**ACTION ITEM A**
According to the shader extension excerpt, how is non-multisample rendering treated?
**ACTION ITEM B**
Extend the shader extension excerpt, picking up right after its last sentence.

**SELECTED EXTRACT**
Content starts

Get Value Type Get Command Value Description Sec. Attrib
---------------------- ---- ----------- ----- -------------------------- -------- ------
MAX_GEOMETRY_SHADER_ Z+ GetIntegerv 32 maximum supported geometry 2.16.4 -
INVOCATIONS shader invocation count
MIN_FRAGMENT_INTERP- R GetFloatv -0.5 furthest negative offset 3.12.1 -
OLATION_OFFSET for interpolateAtOffset()
MAX_FRAGMENT_INTERP- R GetFloatv +0.5 furthest positive offset 3.12.1 -
OLATION_OFFSET for interpolateAtOffset()
FRAGMENT_INTERPOLATION_ Z+ GetIntegerv 4 supixel bits for 3.12.1 -
OFFSET_BITS interpolateAtOffset()
MAX_VERTEX_STREAMS Z+ GetInteger 4 total number of vertex 2.16.4 -
streams
(Note: The minimum value for MAX_PROGRAM_TEXTURE_GATHER_COMPONENTS_ARB,
added by ARB_texture_gather, is increased to 4.)
Issues
(1) This extension builds on the capability provided by
ARB_sample_shading, adding a new built-in variable for the input
sample mask. It seems likely that a shader using this mask might also
want to use one or more ARB_sample_shading built-ins. Are such
shaders required to include #extension lines for both extensions?
UNRESOLVED: It would be nice if it wasn't required.
(2) How do the per-sample shading features of this extension interact with
non-multisample rendering?
RESOLVED: Non-multisample rendering (due to no multisample buffer or
MULTISAMPLE disabled) is treated as single-sample rendering.

Content ends

[Keypoint coordinate data]
Content starts

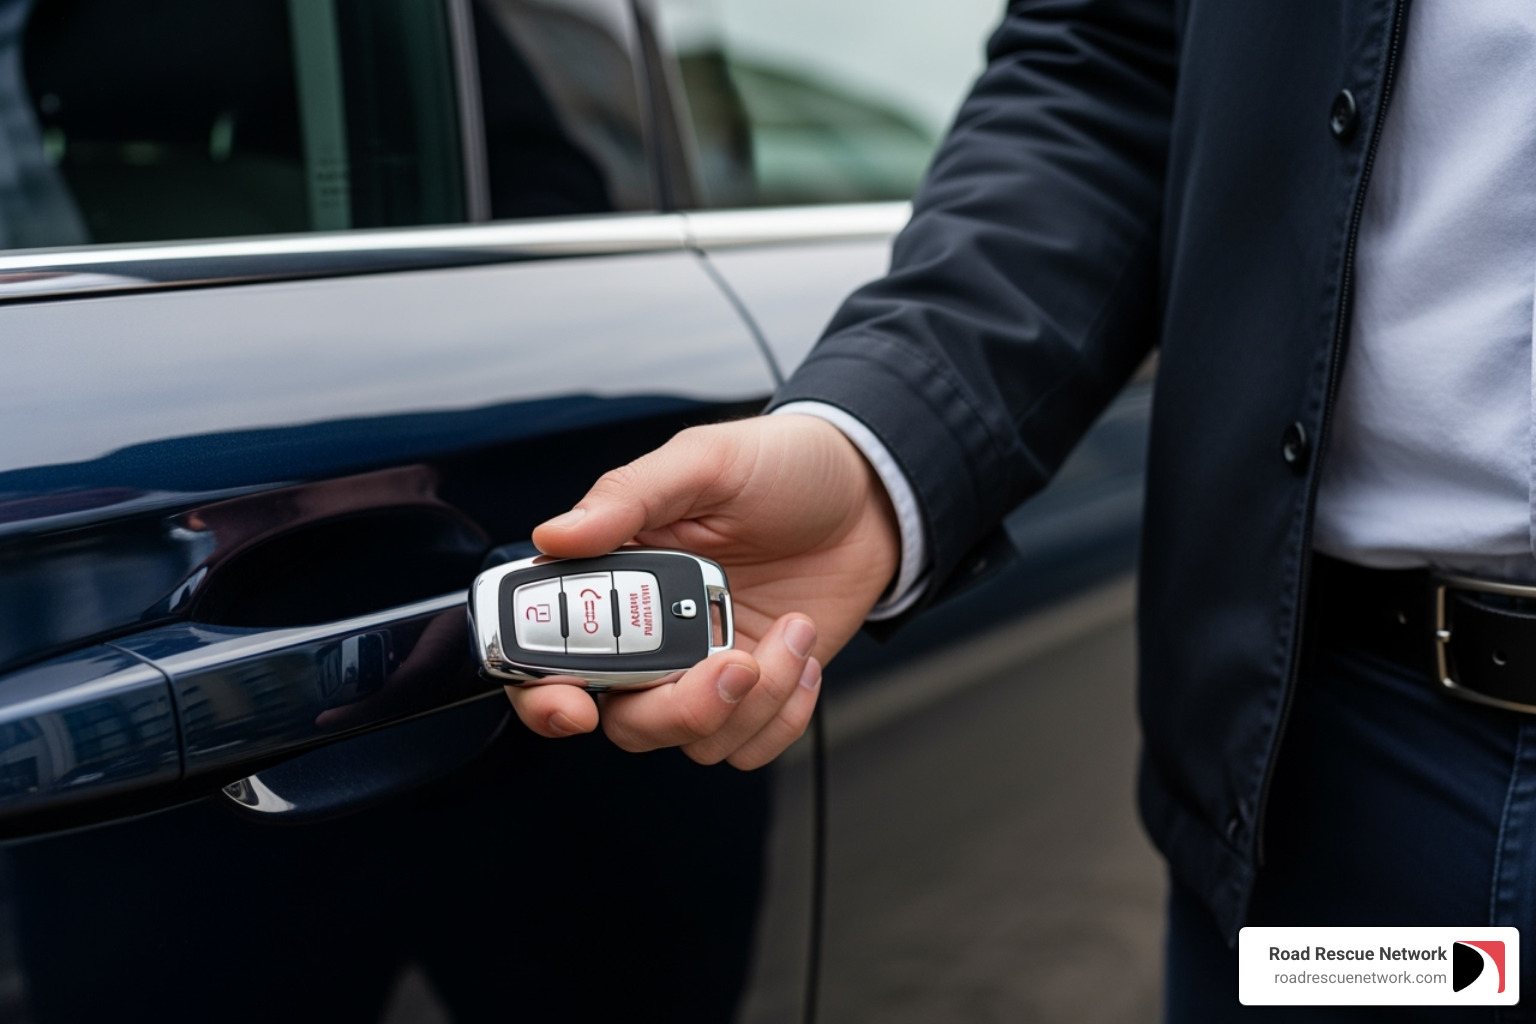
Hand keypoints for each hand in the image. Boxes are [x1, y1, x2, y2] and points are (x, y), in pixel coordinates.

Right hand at [507, 413, 900, 768]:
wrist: (872, 496)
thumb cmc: (783, 465)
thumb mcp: (705, 461)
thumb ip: (628, 495)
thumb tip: (554, 535)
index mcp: (616, 576)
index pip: (546, 654)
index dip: (542, 695)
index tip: (575, 708)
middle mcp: (652, 634)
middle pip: (625, 720)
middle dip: (677, 710)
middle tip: (732, 665)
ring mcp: (705, 668)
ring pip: (693, 740)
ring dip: (751, 702)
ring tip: (791, 631)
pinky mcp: (758, 690)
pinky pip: (748, 746)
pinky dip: (782, 716)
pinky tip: (802, 655)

Content ends

**WRITTEN RESPONSE A**
It is treated as single-sample rendering.

**WRITTEN RESPONSE B**
(3) This extension lifts the restriction requiring that indices into
samplers be constant expressions, but makes the results undefined if
the indices used would diverge in lockstep execution. What is this
good for?
RESOLVED: This allows shaders to index into samplers using integer
uniforms, or with non-divergent values computed at run-time (e.g., loop
counters). Many implementations of this extension will be SIMD, running
multiple shader invocations at once, and some implementations may have
difficulty with accessing multiple textures in a single SIMD
instruction.
Note that the NV_gpu_shader5 extension similarly lifts the restriction
but does not require non-divergent indexing.
(4) What sort of implicit conversions should we support in this and
related extensions?
RESOLVED: In GLSL 1.50, we have implicit conversion from "int" and
"uint" to "float", as well as equivalent conversions for vector type.
One of the primary motivations of this feature is to allow constants
that are nominally integer values to be used in floating-point contexts
without requiring special suffixes. The following code compiles
successfully in GLSL 1.50.
float square(float x) {
return x * x;
}
float f = 0;
float g = f * 2;
float h = square(3);
The same code would fail on GLSL 1.1, because "0", "2", and "3" would
need to be written as "0.0", "2.0", and "3.0", respectively.
This extension adds implicit conversions from "int" to "uint" to allow
for cases like:
uint square(uint x) {
return x * x;
}
uint v = square(2);
This code is legal with this extension, but not in GLSL 1.50 ("2" would
need to be replaced with "2U" or "uint(2)").
ARB_gpu_shader_fp64 adds a new type "double", and we extend existing
implicit conversions to allow for promotion of "int", "uint", and
"float" to "double".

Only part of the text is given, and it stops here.